Magic, shear magic. When there are no waves or ripples you can zip over the coral reefs and look down and see everything just like there was no water there. It's a chance to check out miles of reefs for those choice super dive spots. When there are even small wind ripples the water is distorted enough that you often can't tell the condition of the coral or what's down there unless you jump in. So it's a treat, a delight, to ride on a mirror sea and watch the brilliant coral fish, rays, turtles, and dolphins playing in their coral wonderland.
I took this sphere image of the fringing coral reef at Ilot Ua to try to give you a sense of what it feels like. Look around and feel the magic.
If you want to visit the Great Southern Lagoon of New Caledonia and try your luck at having a delightful clear calm day, get a copy of the Cruising Guide to New Caledonia and come visit.

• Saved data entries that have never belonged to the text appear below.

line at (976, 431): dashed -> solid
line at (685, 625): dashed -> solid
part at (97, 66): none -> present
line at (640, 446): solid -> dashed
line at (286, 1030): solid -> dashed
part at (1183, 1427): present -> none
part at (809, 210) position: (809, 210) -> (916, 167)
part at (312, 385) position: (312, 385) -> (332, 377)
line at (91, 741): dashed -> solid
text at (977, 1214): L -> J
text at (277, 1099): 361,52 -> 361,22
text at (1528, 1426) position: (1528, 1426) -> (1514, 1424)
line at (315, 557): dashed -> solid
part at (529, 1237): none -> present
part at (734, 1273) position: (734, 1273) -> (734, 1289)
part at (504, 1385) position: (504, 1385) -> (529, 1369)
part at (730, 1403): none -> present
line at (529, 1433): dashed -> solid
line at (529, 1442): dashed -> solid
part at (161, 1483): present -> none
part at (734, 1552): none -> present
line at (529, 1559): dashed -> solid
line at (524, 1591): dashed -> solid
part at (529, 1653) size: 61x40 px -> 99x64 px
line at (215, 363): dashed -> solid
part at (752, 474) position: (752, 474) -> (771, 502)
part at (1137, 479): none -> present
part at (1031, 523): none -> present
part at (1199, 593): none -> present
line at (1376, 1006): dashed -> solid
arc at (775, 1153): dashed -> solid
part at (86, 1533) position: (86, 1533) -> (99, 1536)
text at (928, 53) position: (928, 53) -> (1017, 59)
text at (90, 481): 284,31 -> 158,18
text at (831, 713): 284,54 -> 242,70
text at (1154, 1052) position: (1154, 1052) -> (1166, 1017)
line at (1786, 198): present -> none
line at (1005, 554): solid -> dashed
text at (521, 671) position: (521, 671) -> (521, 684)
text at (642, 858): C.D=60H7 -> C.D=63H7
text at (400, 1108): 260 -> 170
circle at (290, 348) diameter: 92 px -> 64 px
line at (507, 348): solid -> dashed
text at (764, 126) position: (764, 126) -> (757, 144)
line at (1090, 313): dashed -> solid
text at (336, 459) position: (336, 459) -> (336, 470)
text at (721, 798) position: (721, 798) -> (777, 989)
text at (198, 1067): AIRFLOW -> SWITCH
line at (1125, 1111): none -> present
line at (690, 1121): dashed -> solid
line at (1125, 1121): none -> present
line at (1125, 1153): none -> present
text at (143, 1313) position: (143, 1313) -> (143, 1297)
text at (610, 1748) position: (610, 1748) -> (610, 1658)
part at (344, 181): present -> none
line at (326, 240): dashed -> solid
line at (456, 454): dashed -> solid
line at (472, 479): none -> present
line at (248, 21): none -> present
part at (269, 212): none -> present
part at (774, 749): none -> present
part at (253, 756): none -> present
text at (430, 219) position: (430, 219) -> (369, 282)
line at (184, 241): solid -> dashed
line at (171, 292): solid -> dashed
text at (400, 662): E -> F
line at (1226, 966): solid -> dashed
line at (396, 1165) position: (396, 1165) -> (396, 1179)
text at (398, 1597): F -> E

New Caledonia is the closest South Pacific Island to Australia and New Zealand. It is a French Territory and although the official language is French the culture is a blend of Melanesian, European, Polynesian, Vietnamese, Chinese, Indonesian, and more. There is one large mountainous island called Grande Terre and 6 smaller islands - the three Loyalty Islands, Belep and the Isle of Pines.The islands are remarkably unpopulated and there are vast areas of wilderness. There are hundreds of kilometers of walking treks, camp grounds, more than 42 parks and reserves, and crystal clear rivers with sparkling waterfalls. Almost one third of the population is located in the capital city of Noumea. Nickel mining is the primary industry and is the major contributor to the high standard of living in the country. Grande Terre is surrounded by the second largest barrier reef in the world and the protected lagoon created by this barrier reef is the largest in the world. Listed as a World Heritage Site in 2008, the lagoon is 24,000 square kilometers and supports a diverse and luxuriant fauna of fish and invertebrates.The vibrant, clear and rich colors are one of the first things that visitors notice when they arrive. Noumea has a complete range of hotels, resorts, restaurants, and activities to welcome visitors.